Masked Prey (Lucas Davenport #30)(34)
He went on by, eventually intersected with a larger highway, where he pulled over and checked his cell phone: he had three bars and called Chase.
“Nothing yet,” she said, when she picked up.
“I’m in Kentucky, checking out the farm where ANM supposedly did weapons training,” Lucas said. “It’s remote and spooky, but there’s good cell service.”
“Jesus, Lucas . . .”
“Could you check on a guy named Milton Faye, see if he has a cell phone? If he does, could you watch who he calls?”
“I can do that, but are you going to get shot?”
“Not if I can help it.”
“Why don’t I call in the state cops to go with you?”
“No. I don’t want to make a deal about this. If I show up with a bunch of cops, I don’t think he’ll call anyone. He’ll hunker down. I want him to think that the only thing I’ve got going for me is an old newspaper clipping.”
“I don’t know . . .”
“Call me when you’re set up.”
“Might take more than an hour,” she said.
* * *
—
WHEN SHE CALLED BACK, an hour and a half later, Lucas was wandering through a Flying J Travel Center in the town of Walton, off I-75. He took his phone outside to the parking lot and asked, “What do you got?”
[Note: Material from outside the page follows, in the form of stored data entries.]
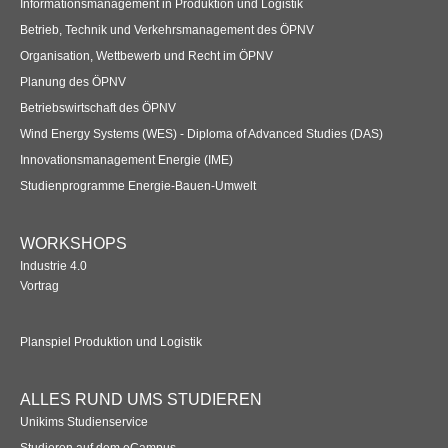
Informationsmanagement in Produktion und Logistik
Betrieb, Technik und Verkehrsmanagement des ÖPNV
Organisation, Wettbewerb und Recht im ÖPNV
Planung des ÖPNV
Betriebswirtschaft des ÖPNV
Wind Energy Systems (WES) - Diploma of Advanced Studies (DAS)
Innovationsmanagement Energie (IME)
Studienprogramme Energie-Bauen-Umwelt
WORKSHOPS
Industrie 4.0
Vortrag
Planspiel Produktion und Logistik
ALLES RUND UMS STUDIEREN
Unikims Studienservice
Studieren auf dem eCampus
“Milton Faye and Barbara Faye have AT&T phones, plus Milton may have gotten sneaky and acquired a second phone from RurCon, which is an MNVO, which actually buys time through AT&T . . .”
“It’s a what?”
“MNVO—Mobile Network Virtual Operator. Since it buys time through AT&T, we only have to talk to one company to look for connections and we’re all set to do that. Our phone guy faxed a subpoena to AT&T a half hour ago and they’ve acknowledged it, so we’re all set. I bet if Mr. Faye calls Old John, he’ll do it on the RurCon phone. Sneaky-like.”
“Whatever. I’m going over there,” Lucas said.
“Lucas . . .”
“Watch the phones.”
* * *
—
LUCAS CRUISED THE FAYE place a second time. He couldn’t see a house or any other structure up the hill; there was a small cornfield that ran along the road, and an old rust-covered hay rake in one corner of the field, probably dumped there a few decades earlier.
He turned around, got out of the car, pulled his shirt out to cover the cross-drawn PPQ on his left hip, got back in the car, called Chase and said, “I’m going up there now.”
“We’re all set. Call when you leave.”
Lucas turned up the driveway past the “No Trespassing” sign. The Faye house, a metal barn, and a trailer home on blocks, were four hundred yards up the rutted driveway, where the hill flattened out into a long narrow crest. The house looked like it came out of a ’60s low-income suburb, a faded baby-blue ranch-style with asbestos shingle roof. A well-waxed black Ford F-150 was parked in the yard; a bumper sticker read, “I support U.S. Truckers.”
As Lucas parked, a heavyset bearded man stepped out on the stoop at the front door; he was dressed in crusty jeans and a flannel shirt, though the temperatures must have been in the upper seventies. An oversized black-and-tan Rottweiler came out behind the man, walked around him and down the three steps. He might have come all the way to Lucas, but the man spoke a single word, which Lucas couldn’t quite hear, and the dog stopped.
The dog would have looked more dangerous than the man, had the man not been carrying a shotgun. He didn’t point it, it just dangled from one hand, but it was there.
“Guess you didn’t see the ‘No Trespassing’ sign,” the man said.
Lucas wrinkled his nose—dog poop, he thought—and said, “I did, but I’m a U.S. Marshal working on a case and I came to see you, if you’re Mr. Faye.”
“I’m Faye. See me about what?”
“About a militia training camp here on your property a couple of years ago,” Lucas said. “I found an article about it in the Cincinnati paper.”
“Didn’t talk to the paper,” Faye said. “Told their reporter to get off my property.”
“You didn’t talk to them, but they identified you,” Lucas said.
“Nothing illegal about a training camp,” Faye said. “A bunch of guys came up to do some self-defense shooting.”
“I didn’t say there was anything illegal, unless it was done as part of a conspiracy—say, to shoot somebody,” Lucas said. “I need to talk to someone high up in the militia. I talked to one man who wasn’t, and he couldn’t give me the help I need. That’s why I’m here.”
“Can’t help you with that.” Faye switched the shotgun to his other hand, still dangling. “Gentleman come up here and said he knew I had a shooting range on the property. He asked if he could rent it for a few days for some friends of his to do firearms training. He give me nine hundred dollars in advance and some guys came up for four days—they stayed up in Cincinnati or somewhere, came down during the day—and that was about it. They shot up some ammo, got back in their cars, and went home.”
“Who arranged it? What was the guy’s name?”